Se c’è qualcuno, e qualcosa, che David O. Russell sa filmare è lo sguardo, le movenze, i tre quarti del corpo (dal primo piano al piano americano, non oltre), di Jennifer Lawrence. E se c’è un controcampo che gli riesce in subordine altrettanto bene è l’espressione catatonica, sorpresa, stupita di Bradley Cooper che osserva lei, e poi lei lui. Joy, infatti, sgomberato il campo dalle comparse, dai soggetti brulicanti sullo sfondo (Robert De Niro e Isabella Rossellini compresi), è questa linea direttrice che struttura il senso dell’intera opera. La self-made-woman (con fatica titanica) e l’affascinante mogul depositario del segreto del successo delle vendite televisive, l’ordinario che si sposa con lo straordinario, il cosiddetto sogno americano strabordante di citazioni sul cinema (il produttore di Via col Vento David O. Selznick che sposa Jennifer Jones) è la cifra filosofica tra il malinconico e l’ironico che Russell applica al caso di Joy Mangano, colei che nei primi anni novanta inventò il Miracle Mop, lo scopettone di plastica con lunghe spugne in cotone usabile senza doversi bagnare le mani per strizzarlo, e lo vendette sul canale QVC in solitaria vista l’ignoranza rispetto all’oggetto dei conduttori più esperti della rete tv.

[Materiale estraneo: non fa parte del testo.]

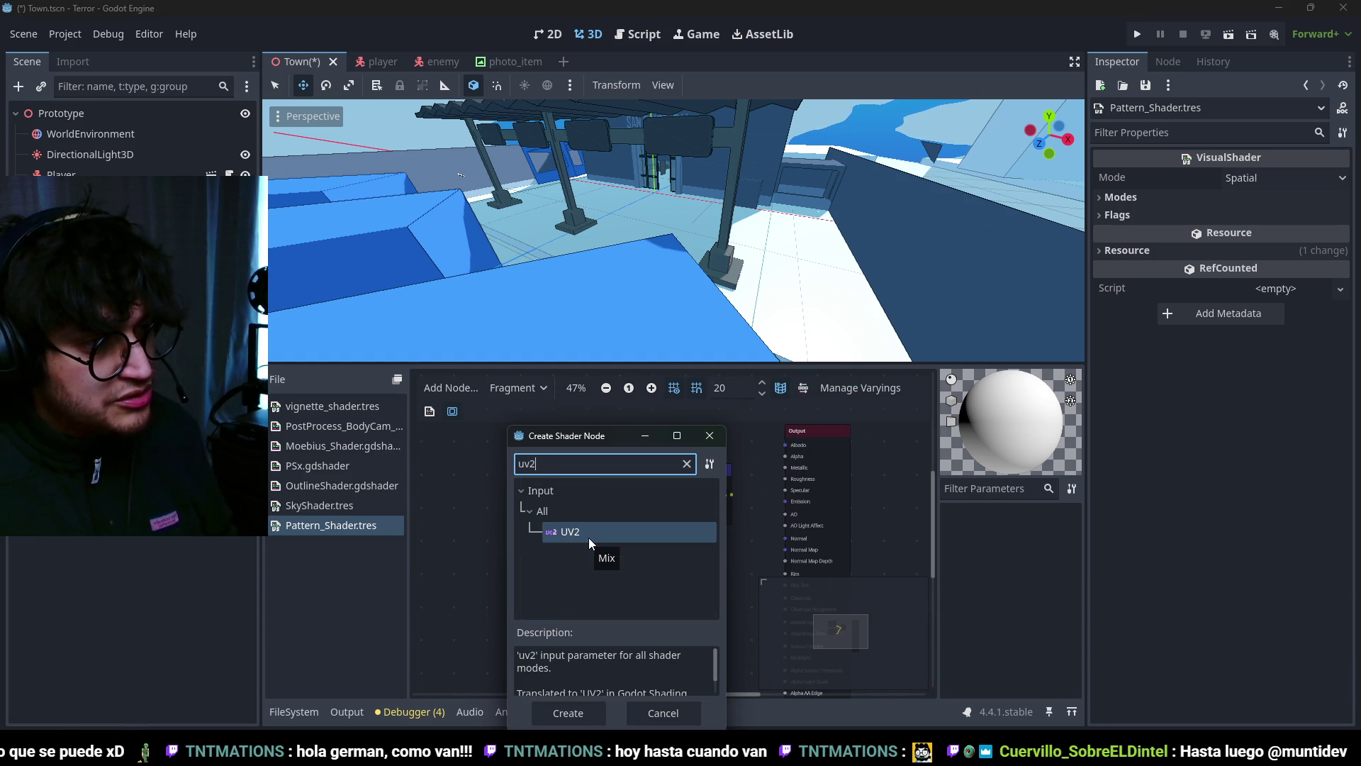
pyautogui.scroll(3, 589, 537)
pyautogui.doubleClick(589, 533)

La protagonista disegna, taglia, smartella, sgobba, lavora manualmente, sorbisce questo parentado invadente, sinistro e simpatico, sempre con il visino pulito della Lawrence, idealizzato nella sua dolce testardaggine, mai agiografico rispetto alla mitologia dell’uomo, pardon donna, qualunque che dall’anonimato si fa grande imprenditrice, anzi. David O. Russell inventa un espediente scenografico, o forse lo recupera da qualche racconto sugli studi tv dell’epoca, anche se oggi ci sono boss delle tv locali che lo spacciano come invenzione loro, che è quello del palco girevole circolare, magari suddiviso in due, tre o quattro set, sliding door pronto per roteare lentamente e mettere in scena un nuovo capitolo della quotidianità in cui si concretizza, grazie al proprio ingegno e alla propria determinazione, il successo personale ed economico.

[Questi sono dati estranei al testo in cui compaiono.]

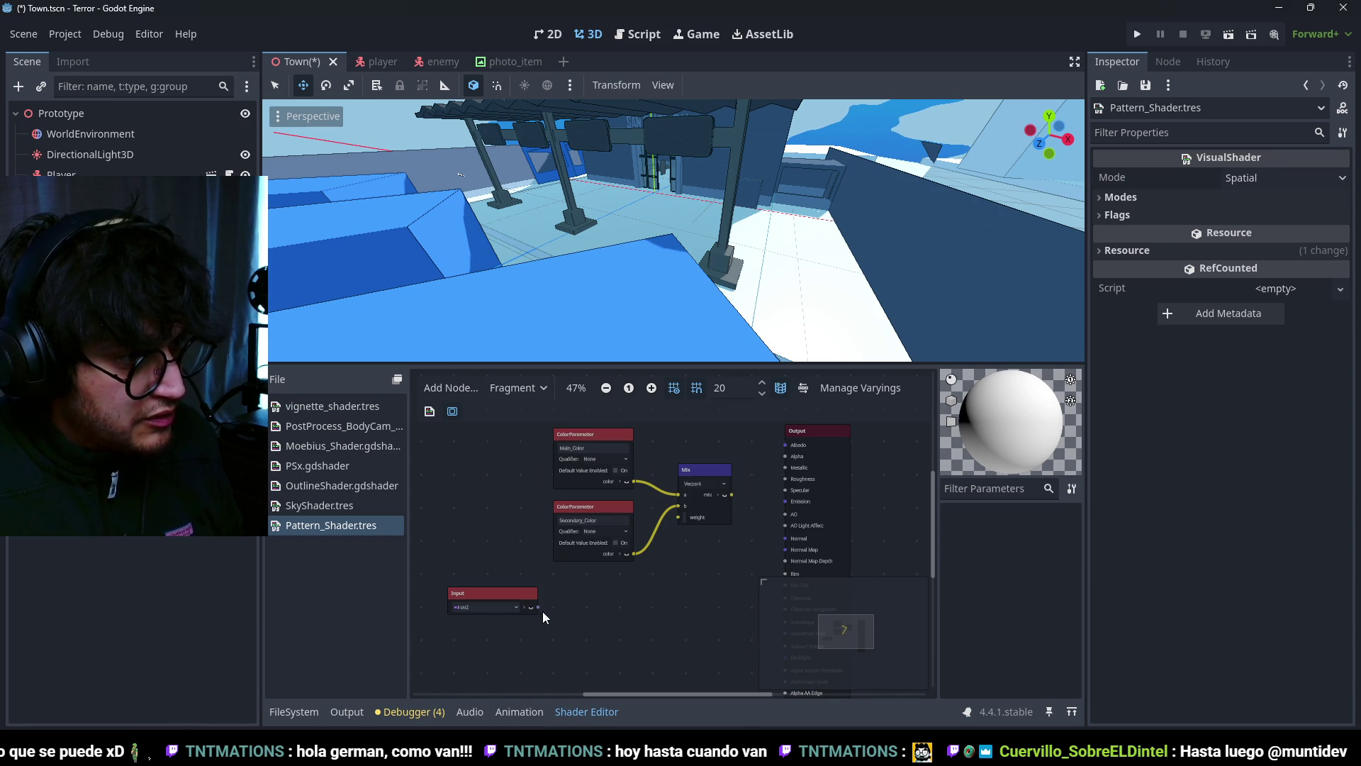
pyautogui.moveTo(665, 550); pyautogui.dragTo(679, 516)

Dall’altro lato, l’umanità che non reagisce che non osa che non ci prova mai, la generazione più anzianotta che dalla tv è rimasto infatuato dalla sua ipnotica e vacua finzione, la madre di Joy, anestetizzata dalle serie modello Falcon Crest, che rischia di diventare ascissa ed ordinata esistenziale anche per Joy. David O. Russell può così modellare la sua Giovanna d’Arco, vituperata e lesa nell’intimo, fregata e presa in giro dal prossimo, amata ma tanto sfiduciata dalla pletora di ex mariti, sorelle, genitori e nonne che le gravitano attorno, in un ritratto al femminile che rinuncia alla beatitudine astratta della purezza dell’anima, ma che a quella stessa purezza etica si rifà in chiave più materiale come fuga da un destino passivo e conformista. Un futuro conquistato con i denti e con la foga, da una donna, in un mondo di squali maschi. Nella splendida sequenza in cui Joy, dall’altra parte della barricata, modificata la sua classe socio-economica d’appartenenza, dà l’ok alla fanciulla con marito e neonato venuta a New York fin dal Sud per mostrarle il prototipo della spazzola pulisci vestiti da viaggio (quella rossa e bianca che abbiamo avuto tutti in casa o valigia), ecco che il disegno circolare del film si compie.

A differenza dell’ipertrofico, spaccone e dispersivo racconto di American Hustle, lo script di Russell ritrova la compattezza omogenea de Il lato positivo. La regia è dinamica, esplorativa, prossima ai corpi in scena, con la cinecamera in adorazione mai voyeuristica della Lawrence (bellissima donna di cui non vediamo mai dettagli fisici ma ne intuiamo il fascino proprio come un film anni cinquanta), e in sala montaggio si lavora di forbici per tagliare e ricomporre materiale tra una sequenza e l’altra in modo che il discorso non si perda mai in momenti di vuoto o noia. Infine come non amare questa miscela di brani che accompagnano simbioticamente la protagonista: The sidewinder del trombettista Lee Morgan, l’Elvis di A little less conversation, il tema di Vertigo di Bernard Herrmann, come i brani della serie tv di The good wife. Qui Russell ritrova la dimensione del patchwork senza capo né coda che l’ha caratterizzato fino ad oggi: passato e presente della visione (americana) tra cinema e tv, omaggio sensoriale ma mai citazione, impressione epidermica e mai devozione autoriale. Joy è un film che fila che è un piacere.